Nielsen: Android most-wanted platform by those looking to buy a smartphone soon - mcantelon
http://moconews.net/article/419-nielsen-survey-apple-slips-in-desire-stakes-to-android/

======
codex
This could simply be a function of sales. Android is now outselling iPhone by
a two to one margin. Most of these sales are to people who have never had a
smartphone before, and they're totally wowed by Android. So it would make
sense that these users, when polled, would prefer another Android phone--after
all, it's miles better than the dumb phone that they were previously using.

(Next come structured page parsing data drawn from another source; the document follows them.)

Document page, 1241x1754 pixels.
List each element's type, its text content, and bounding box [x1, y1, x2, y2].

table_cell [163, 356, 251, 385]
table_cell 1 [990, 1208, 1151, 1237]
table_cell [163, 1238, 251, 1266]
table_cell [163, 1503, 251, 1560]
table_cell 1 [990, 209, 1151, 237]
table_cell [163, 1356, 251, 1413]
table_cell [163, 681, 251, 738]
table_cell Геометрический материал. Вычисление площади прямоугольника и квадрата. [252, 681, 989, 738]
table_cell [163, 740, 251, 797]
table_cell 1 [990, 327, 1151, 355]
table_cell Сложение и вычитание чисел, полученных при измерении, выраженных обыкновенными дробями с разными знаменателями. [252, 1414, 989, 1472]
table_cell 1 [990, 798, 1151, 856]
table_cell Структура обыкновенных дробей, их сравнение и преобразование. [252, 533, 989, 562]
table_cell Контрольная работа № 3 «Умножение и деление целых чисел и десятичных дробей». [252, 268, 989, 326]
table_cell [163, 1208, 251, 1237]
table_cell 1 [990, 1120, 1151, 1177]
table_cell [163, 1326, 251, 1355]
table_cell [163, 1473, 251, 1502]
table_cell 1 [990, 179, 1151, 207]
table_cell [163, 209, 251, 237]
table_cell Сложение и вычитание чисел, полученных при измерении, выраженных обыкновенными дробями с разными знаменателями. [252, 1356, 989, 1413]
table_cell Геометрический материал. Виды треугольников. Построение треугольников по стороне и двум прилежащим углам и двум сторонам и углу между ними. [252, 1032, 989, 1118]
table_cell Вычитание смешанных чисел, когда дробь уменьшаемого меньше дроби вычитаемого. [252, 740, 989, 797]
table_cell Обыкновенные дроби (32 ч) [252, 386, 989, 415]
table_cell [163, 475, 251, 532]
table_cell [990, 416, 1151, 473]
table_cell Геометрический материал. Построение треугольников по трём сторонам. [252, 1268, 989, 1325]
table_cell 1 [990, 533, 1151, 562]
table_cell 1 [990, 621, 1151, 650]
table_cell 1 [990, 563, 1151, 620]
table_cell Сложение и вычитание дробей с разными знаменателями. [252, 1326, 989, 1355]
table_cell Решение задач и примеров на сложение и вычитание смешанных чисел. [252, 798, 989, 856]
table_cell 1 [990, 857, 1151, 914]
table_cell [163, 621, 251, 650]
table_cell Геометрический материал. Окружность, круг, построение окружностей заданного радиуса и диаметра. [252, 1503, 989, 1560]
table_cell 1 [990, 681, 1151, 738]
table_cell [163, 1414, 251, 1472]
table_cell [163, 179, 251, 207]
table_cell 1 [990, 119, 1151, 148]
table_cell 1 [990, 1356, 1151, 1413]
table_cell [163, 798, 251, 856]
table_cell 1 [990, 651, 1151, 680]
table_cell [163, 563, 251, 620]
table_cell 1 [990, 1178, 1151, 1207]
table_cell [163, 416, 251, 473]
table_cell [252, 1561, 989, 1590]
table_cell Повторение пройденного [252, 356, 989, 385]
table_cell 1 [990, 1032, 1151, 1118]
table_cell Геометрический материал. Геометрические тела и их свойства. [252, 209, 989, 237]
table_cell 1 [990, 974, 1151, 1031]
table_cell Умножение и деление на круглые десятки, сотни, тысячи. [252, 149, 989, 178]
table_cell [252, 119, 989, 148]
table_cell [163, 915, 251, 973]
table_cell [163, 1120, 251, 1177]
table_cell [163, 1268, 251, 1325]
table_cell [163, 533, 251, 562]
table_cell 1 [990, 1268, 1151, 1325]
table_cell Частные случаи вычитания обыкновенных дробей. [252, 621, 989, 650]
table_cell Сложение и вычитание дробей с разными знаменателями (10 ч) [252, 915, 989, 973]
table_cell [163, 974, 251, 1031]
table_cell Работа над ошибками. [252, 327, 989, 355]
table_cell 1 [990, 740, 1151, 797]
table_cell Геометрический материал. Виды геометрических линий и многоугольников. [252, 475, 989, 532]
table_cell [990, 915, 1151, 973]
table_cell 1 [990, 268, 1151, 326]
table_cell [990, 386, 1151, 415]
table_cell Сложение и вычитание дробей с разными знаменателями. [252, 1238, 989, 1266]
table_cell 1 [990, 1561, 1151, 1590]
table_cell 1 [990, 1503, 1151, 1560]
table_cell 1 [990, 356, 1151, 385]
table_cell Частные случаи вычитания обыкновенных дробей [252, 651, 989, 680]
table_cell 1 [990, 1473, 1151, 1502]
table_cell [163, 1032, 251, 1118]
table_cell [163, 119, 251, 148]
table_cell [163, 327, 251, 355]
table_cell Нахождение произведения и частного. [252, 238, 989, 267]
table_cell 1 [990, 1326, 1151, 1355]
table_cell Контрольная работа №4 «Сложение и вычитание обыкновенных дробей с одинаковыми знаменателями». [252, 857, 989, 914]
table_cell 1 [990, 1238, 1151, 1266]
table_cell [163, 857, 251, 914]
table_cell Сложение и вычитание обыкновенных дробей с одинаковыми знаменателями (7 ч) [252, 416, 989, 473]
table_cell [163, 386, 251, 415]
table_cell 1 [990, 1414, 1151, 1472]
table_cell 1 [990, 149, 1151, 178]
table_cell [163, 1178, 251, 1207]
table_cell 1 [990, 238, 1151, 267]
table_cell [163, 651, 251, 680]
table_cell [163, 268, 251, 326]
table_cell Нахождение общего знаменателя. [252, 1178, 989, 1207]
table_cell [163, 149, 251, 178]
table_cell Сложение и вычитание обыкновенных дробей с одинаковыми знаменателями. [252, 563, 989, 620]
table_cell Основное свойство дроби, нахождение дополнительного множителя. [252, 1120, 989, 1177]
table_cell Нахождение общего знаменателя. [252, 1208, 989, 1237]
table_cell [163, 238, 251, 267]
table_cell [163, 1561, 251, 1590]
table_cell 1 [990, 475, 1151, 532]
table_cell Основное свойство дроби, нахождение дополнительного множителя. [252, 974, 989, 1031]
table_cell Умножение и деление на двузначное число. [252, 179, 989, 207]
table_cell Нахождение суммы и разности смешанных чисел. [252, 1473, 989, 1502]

They've never used an iPhone and don't see why they need one, especially given
the higher price of the iPhone (most Android phones are dirt cheap, relatively
speaking).

The Android installed base is 37% but only 31% of smartphone buyers want
Android to be their next phone. The iPhone installed base is 27% but 30% of
users want the iPhone to be their next phone. Whether or not this indicates
the strength of Android, or the weakness of Android, depends on how many of
those polled already own a smartphone. If most of the polled group don't own a
smartphone at all, then it's pretty good for Android. If the polled group
reflects current smartphone market share, then iPhone looks relatively strong,
because that would indicate more existing Android owners want to move to the
iPhone than vice-versa.